[Task details]: Through the last line of the material below, starting at the line with "Ремонт ANCA преимущества", return every line exactly and only those.

[Material provided]:
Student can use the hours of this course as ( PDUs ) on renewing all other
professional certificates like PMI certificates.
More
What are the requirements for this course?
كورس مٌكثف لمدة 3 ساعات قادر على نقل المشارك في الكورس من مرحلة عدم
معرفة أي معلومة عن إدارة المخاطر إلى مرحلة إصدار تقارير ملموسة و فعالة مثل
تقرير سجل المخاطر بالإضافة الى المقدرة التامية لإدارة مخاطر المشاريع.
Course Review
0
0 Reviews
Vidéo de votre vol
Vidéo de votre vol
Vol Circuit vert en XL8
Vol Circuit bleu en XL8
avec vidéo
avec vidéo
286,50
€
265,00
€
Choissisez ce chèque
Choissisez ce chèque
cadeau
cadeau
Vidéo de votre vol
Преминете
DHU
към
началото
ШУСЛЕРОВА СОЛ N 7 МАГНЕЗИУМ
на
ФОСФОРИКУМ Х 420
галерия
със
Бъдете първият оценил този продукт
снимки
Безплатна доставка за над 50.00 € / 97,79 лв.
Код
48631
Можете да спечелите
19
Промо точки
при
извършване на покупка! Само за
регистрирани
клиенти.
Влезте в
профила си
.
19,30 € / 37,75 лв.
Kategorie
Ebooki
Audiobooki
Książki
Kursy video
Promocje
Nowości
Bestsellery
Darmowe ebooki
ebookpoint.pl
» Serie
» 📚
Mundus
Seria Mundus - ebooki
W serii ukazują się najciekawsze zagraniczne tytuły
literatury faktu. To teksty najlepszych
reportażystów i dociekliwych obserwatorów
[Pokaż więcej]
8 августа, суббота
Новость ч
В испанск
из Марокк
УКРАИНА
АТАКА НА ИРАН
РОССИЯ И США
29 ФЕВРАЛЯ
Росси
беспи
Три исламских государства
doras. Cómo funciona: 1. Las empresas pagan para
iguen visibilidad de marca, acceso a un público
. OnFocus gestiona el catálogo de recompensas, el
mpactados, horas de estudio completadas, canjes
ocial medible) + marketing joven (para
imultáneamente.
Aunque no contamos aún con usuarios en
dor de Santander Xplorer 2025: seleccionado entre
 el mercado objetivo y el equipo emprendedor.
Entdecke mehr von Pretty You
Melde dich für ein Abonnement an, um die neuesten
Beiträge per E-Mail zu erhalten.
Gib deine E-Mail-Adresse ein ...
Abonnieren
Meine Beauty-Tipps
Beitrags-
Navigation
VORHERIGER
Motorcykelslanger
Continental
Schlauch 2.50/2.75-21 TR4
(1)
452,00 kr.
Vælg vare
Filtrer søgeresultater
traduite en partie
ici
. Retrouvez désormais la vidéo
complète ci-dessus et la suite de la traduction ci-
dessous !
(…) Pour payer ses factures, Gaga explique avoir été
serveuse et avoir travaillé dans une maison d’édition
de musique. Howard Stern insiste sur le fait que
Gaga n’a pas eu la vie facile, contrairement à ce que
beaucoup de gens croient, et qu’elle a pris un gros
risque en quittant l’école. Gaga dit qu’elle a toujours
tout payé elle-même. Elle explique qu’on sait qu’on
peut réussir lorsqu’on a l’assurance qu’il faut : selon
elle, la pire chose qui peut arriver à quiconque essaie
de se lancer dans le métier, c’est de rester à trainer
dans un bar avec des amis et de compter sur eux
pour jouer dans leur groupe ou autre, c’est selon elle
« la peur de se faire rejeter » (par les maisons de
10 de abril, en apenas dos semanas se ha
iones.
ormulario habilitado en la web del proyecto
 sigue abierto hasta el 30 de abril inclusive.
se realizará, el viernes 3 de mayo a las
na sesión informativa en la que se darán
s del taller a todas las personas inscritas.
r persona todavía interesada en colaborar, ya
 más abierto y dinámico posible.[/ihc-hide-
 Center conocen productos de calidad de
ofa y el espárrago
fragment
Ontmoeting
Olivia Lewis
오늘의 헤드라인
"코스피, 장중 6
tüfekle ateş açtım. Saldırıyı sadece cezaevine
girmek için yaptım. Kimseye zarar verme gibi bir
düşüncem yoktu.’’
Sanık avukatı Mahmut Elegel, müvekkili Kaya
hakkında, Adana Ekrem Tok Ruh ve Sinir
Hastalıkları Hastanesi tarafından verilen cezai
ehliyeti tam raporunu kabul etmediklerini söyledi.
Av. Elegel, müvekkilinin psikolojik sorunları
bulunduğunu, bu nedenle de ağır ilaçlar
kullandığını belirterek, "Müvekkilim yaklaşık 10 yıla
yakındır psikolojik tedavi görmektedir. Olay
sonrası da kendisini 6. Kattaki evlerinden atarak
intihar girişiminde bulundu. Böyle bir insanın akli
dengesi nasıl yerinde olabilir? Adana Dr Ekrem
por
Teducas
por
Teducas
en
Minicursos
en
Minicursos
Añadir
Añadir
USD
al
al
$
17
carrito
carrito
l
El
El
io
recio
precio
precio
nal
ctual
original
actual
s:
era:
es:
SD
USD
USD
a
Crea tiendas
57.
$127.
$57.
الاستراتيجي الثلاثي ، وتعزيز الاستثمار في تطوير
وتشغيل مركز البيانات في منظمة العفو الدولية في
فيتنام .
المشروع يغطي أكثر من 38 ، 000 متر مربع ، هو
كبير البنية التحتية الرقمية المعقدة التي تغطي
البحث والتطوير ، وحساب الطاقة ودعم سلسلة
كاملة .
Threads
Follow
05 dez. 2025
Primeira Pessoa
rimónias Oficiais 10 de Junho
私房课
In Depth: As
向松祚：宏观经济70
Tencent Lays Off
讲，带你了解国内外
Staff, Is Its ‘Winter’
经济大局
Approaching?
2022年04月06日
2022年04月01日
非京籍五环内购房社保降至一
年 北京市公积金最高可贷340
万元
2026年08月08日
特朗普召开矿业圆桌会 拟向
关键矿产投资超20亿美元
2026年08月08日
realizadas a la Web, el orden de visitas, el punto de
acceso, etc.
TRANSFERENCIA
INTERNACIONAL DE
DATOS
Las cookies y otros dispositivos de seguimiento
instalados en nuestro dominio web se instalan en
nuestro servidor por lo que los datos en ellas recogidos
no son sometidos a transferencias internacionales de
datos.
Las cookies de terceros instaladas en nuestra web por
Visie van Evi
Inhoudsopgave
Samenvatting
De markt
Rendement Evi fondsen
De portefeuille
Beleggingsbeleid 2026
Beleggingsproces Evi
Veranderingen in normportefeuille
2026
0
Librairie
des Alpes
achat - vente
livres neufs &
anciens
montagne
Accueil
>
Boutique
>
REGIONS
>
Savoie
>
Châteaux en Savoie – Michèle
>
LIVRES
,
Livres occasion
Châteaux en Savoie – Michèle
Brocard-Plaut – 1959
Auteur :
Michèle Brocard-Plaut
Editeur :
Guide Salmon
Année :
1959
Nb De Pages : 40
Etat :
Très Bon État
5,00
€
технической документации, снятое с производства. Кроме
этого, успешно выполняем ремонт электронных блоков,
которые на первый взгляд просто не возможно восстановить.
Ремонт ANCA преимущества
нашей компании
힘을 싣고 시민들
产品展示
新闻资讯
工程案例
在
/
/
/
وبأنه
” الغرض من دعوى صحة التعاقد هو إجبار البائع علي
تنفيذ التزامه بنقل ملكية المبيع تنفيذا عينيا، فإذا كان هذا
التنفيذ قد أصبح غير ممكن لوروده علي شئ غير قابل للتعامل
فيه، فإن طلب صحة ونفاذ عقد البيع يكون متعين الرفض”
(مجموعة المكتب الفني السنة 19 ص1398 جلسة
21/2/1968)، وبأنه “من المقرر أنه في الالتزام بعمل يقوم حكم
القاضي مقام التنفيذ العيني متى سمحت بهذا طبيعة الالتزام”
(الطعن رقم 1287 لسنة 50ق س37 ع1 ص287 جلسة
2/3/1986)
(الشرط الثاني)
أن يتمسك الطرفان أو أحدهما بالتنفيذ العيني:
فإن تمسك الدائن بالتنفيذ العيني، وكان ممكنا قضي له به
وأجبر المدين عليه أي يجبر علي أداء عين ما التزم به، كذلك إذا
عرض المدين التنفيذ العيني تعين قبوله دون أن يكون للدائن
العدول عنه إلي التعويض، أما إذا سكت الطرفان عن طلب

[Result of this exercise]:
Ремонт ANCA преимущества
нашей компании
힘을 싣고 시민들
产品展示
新闻资讯
工程案例
在
/
/
/
وبأنه
” الغرض من دعوى صحة التعاقد هو إجبار البائع علي
تنفيذ التزامه بنقل ملكية المبيع تنفيذا عينيا، فإذا كان هذا
التنفيذ قد أصبح غير ممكن لوروده علي شئ غير قابل للتعامل
فيه، فإن طلب صحة ونفاذ عقد البيع يكون متعين الرفض”
(مجموعة المكتب الفني السنة 19 ص1398 جلسة
21/2/1968)، وبأنه “من المقرر أنه في الالتزام بعمل يقوم حكم
القاضي مقام التنفيذ العيني متى سمحت بهذا طبيعة الالتزام”
(الطعن رقم 1287 لسنة 50ق س37 ع1 ص287 جلسة
2/3/1986)
(الشرط الثاني)
أن يتمسك الطرفان أو أحدهما بالتنفيذ العيني:
فإن تمسك الدائن بالتنفيذ العيني، وكان ممكنا قضي له به
وأجبر المدين عليه أي يجبر علي أداء عين ما التزم به، كذلك إذا
عرض المدين التنفيذ العيني تعين قبوله دون أن يكون للدائن
العدول عنه إلي التعويض، أما إذا سكت الطرفان عن طلب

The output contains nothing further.